TASK INSTRUCTIONS
In your copy of the data, keep every word exact and include no pictures.

Coordinate-based change data:
######

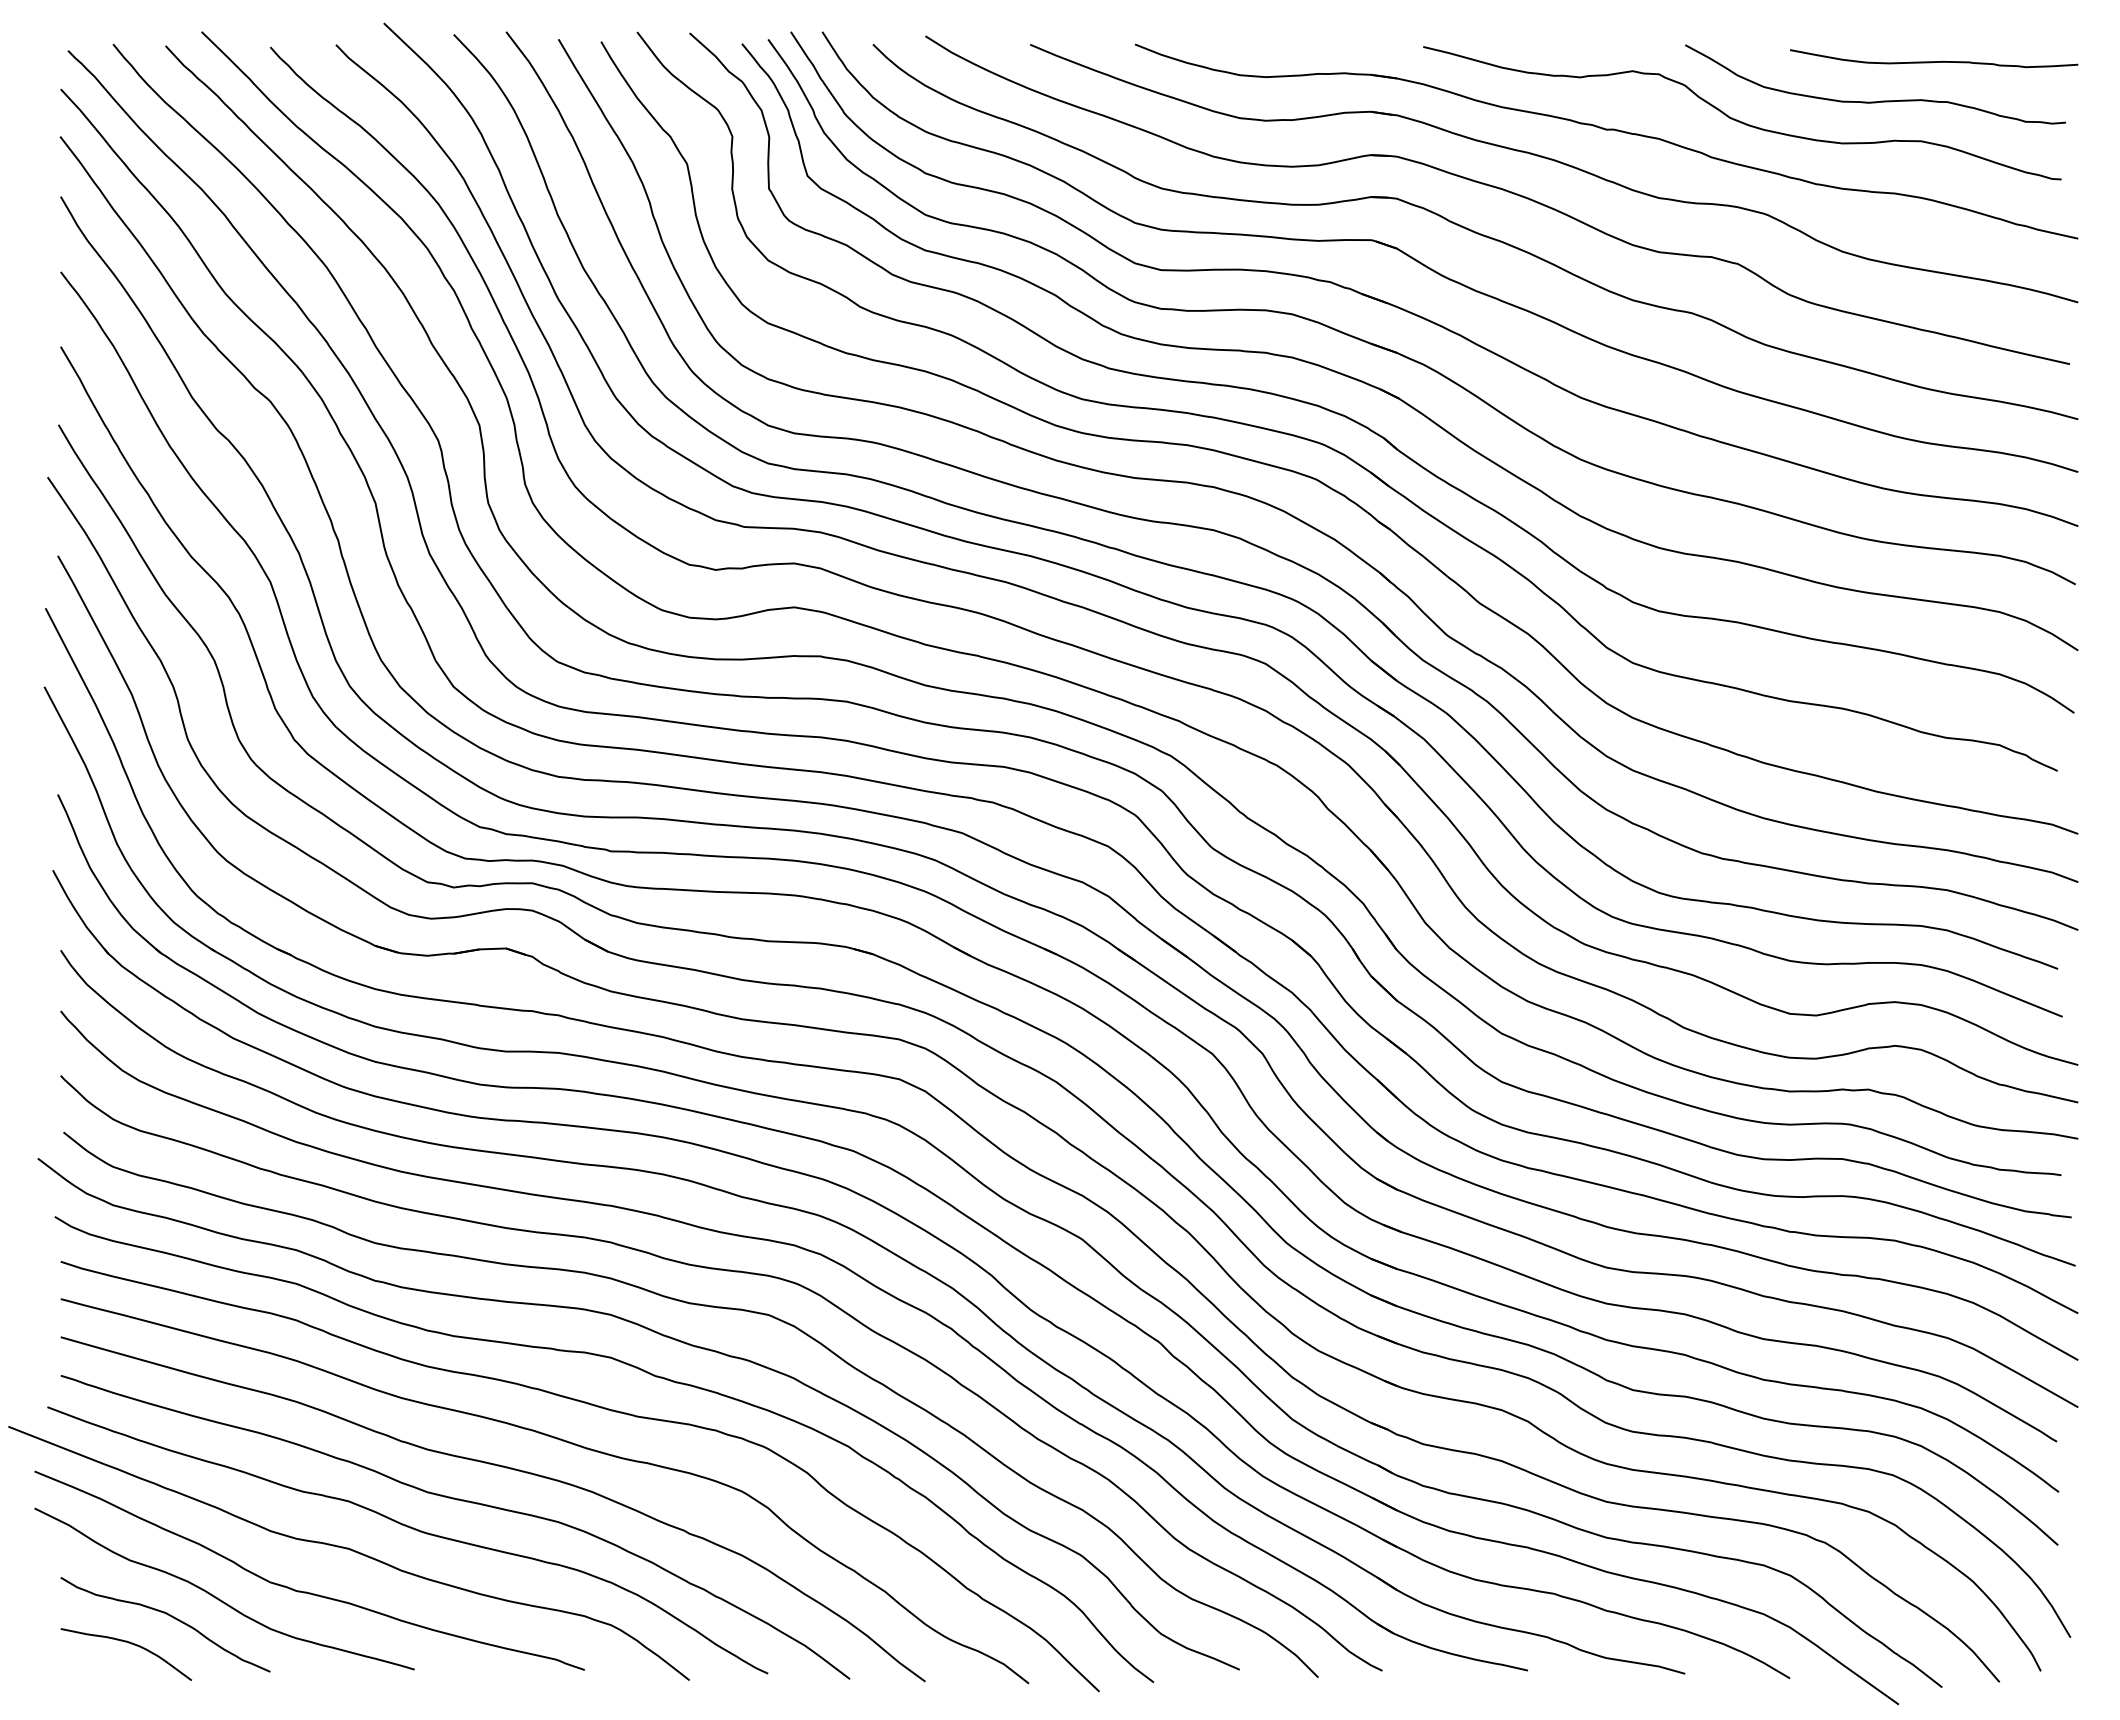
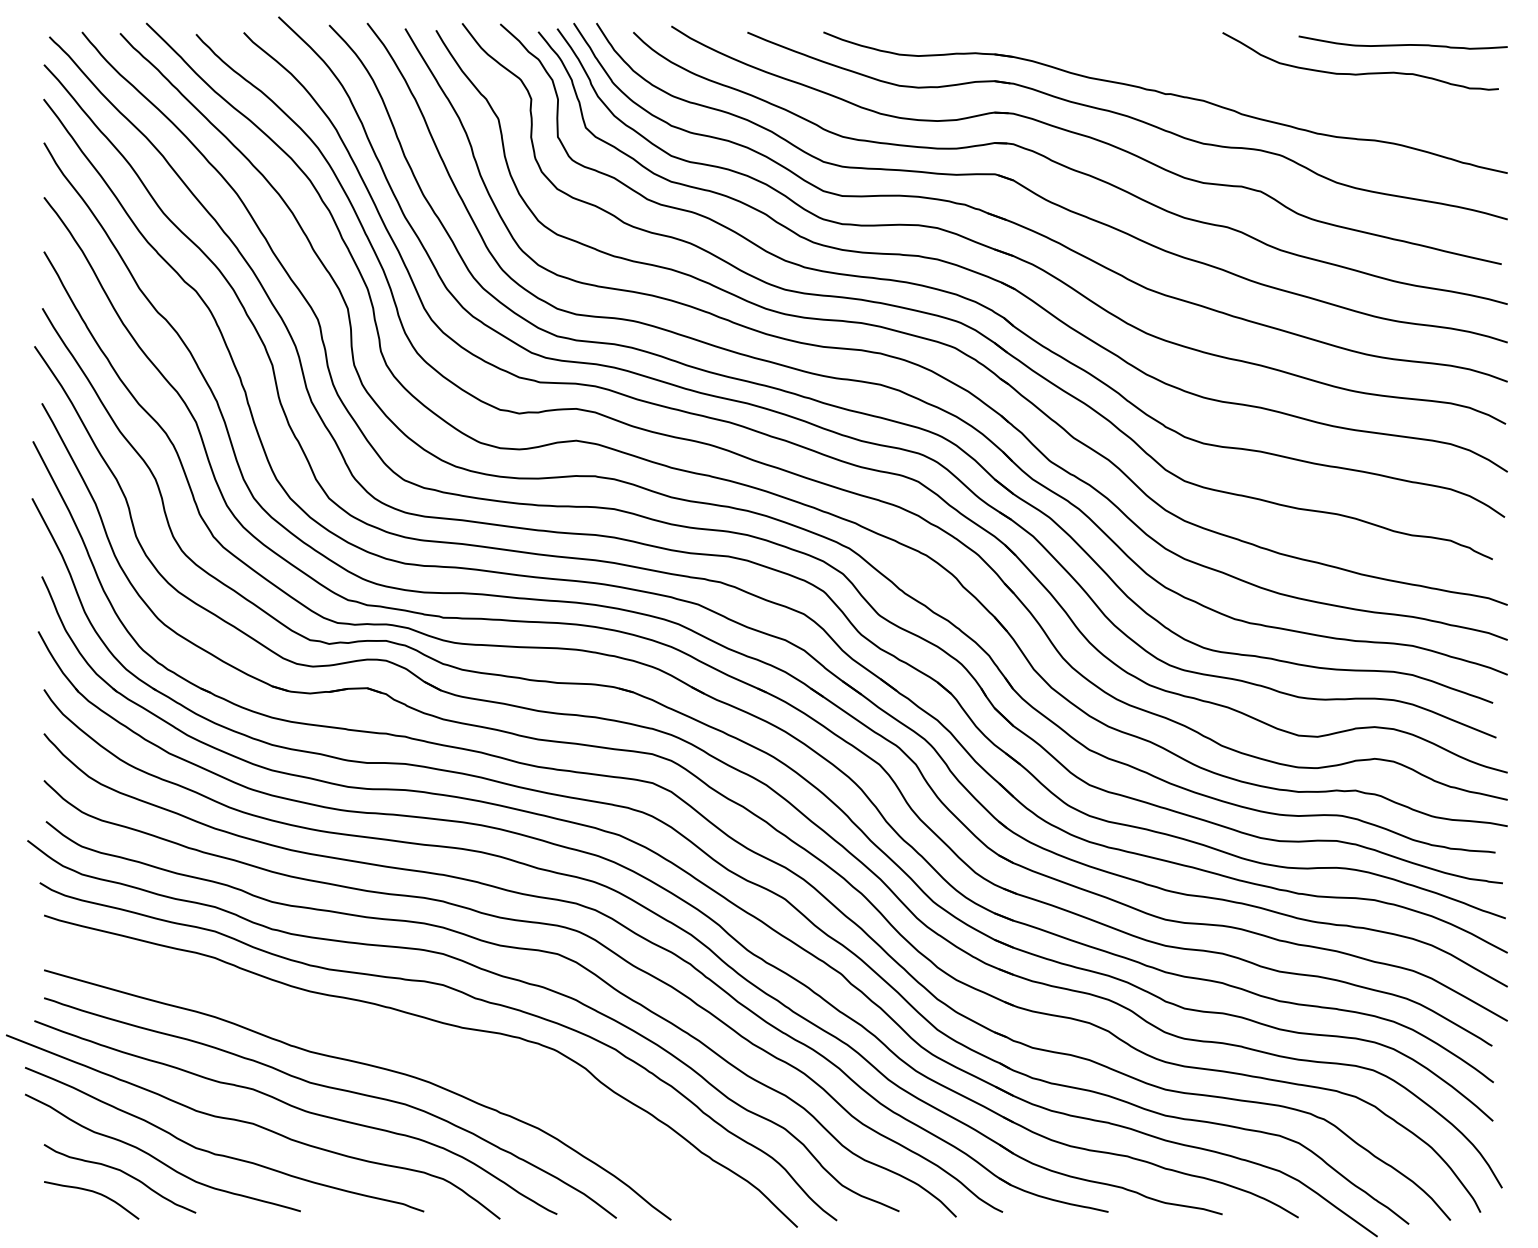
curve: (1739, 120) -> (1261, 87), removed
curve: (562, 1441) -> (408, 1045), removed

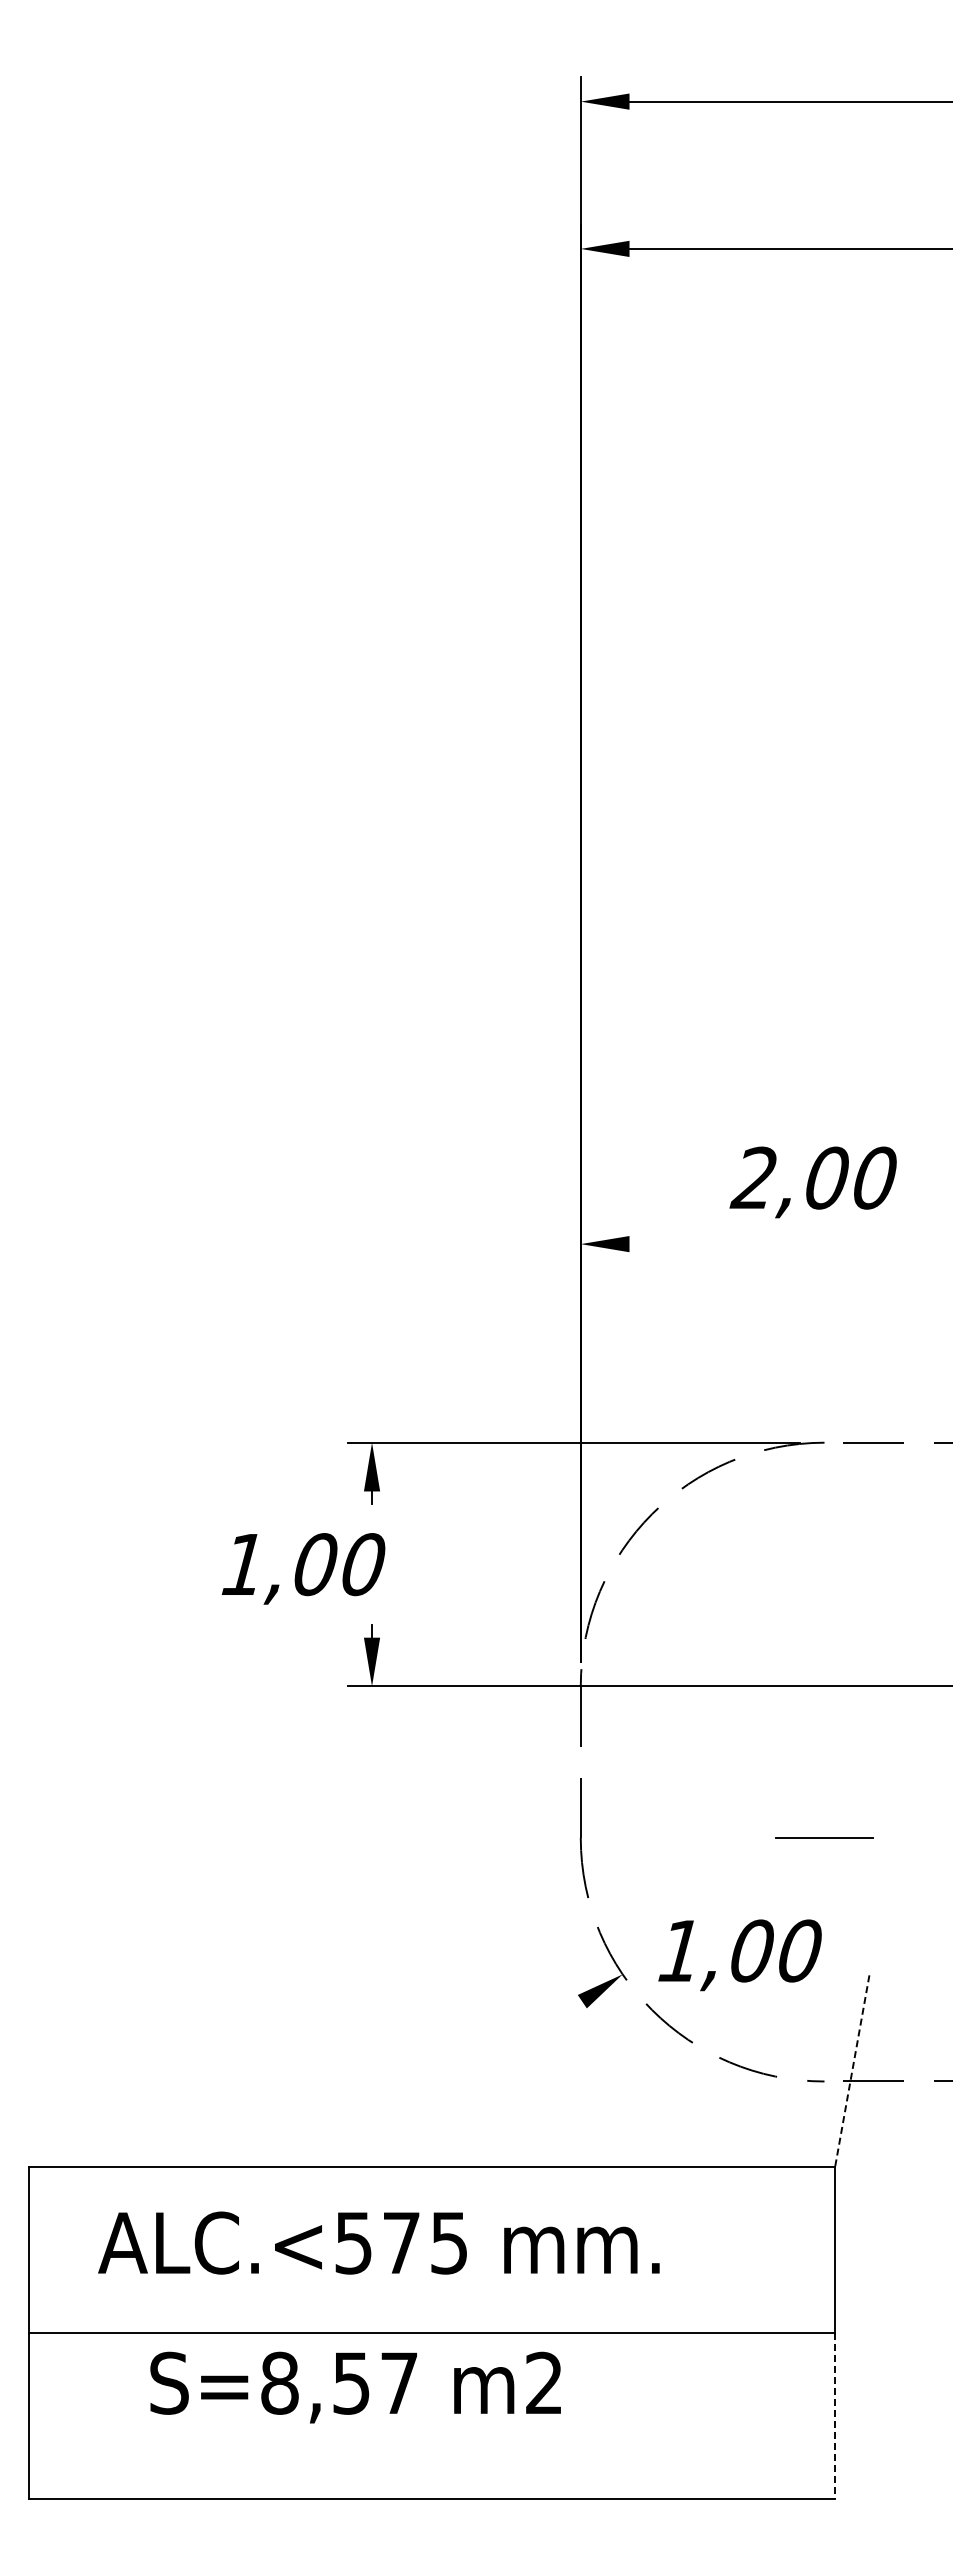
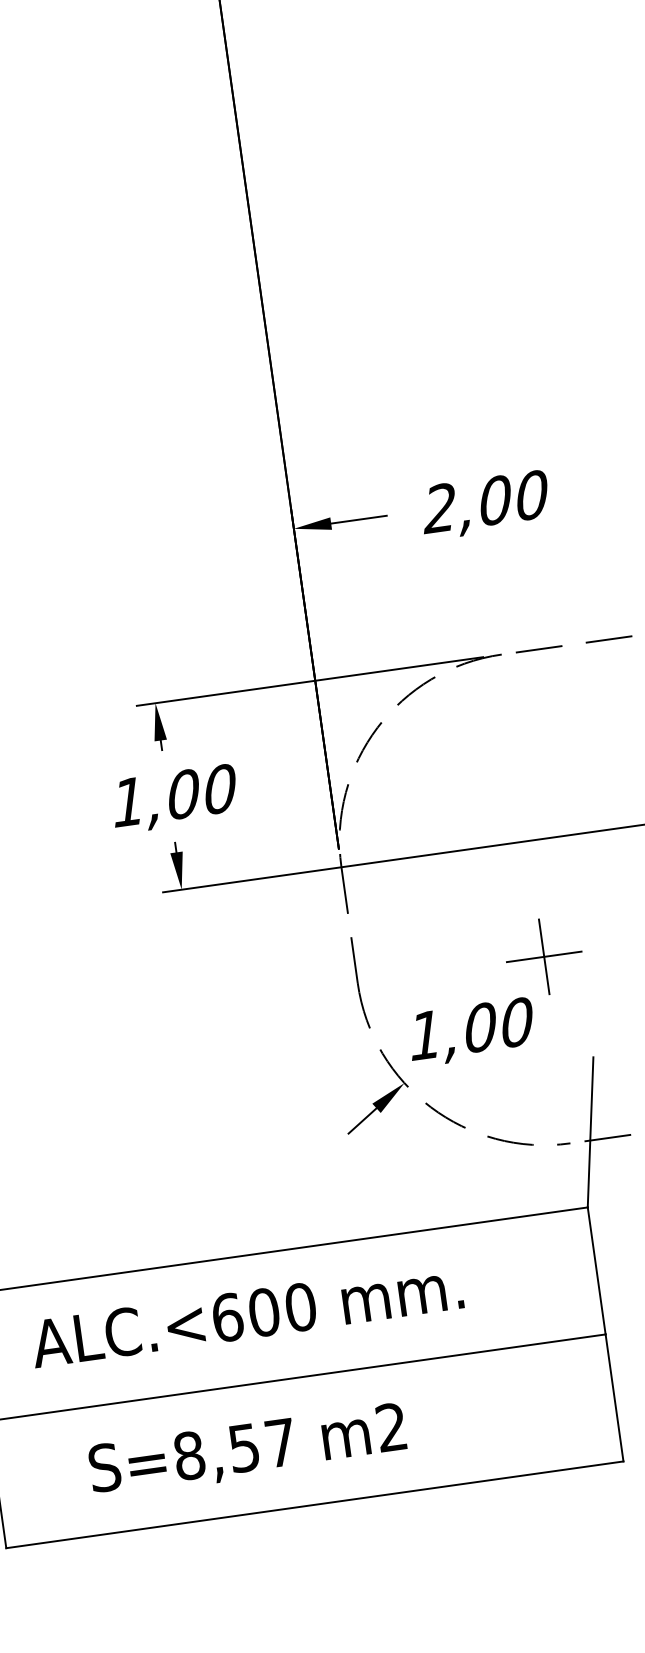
text: (812, 1182) -> (484, 505), moved
line: (665, 1244) -> (358, 520), added
text: (303, 1568) -> (174, 798), moved
line: (824, 1837) -> (544, 956), added
text: (739, 1955) -> (471, 1032), moved
line: (561, 2015) -> (362, 1121), added
line: (852, 2071) -> (590, 1132), dashed -> solid
text: (401, 2242) -> (264, 1312), ALC.<575 -> ALC.<600
text: (355, 2387) -> (247, 1450), moved
line: (835, 2415) -> (614, 1397), dashed -> solid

######

THE ANSWER
curve: (1739, 120) -> (1261, 87), removed
curve: (562, 1441) -> (408, 1045), removed

text: (812, 1182) -> (484, 505), moved
line: (665, 1244) -> (358, 520), added
text: (303, 1568) -> (174, 798), moved
line: (824, 1837) -> (544, 956), added
text: (739, 1955) -> (471, 1032), moved
line: (561, 2015) -> (362, 1121), added
line: (852, 2071) -> (590, 1132), dashed -> solid
text: (401, 2242) -> (264, 1312), ALC.<575 -> ALC.<600
text: (355, 2387) -> (247, 1450), moved
line: (835, 2415) -> (614, 1397), dashed -> solid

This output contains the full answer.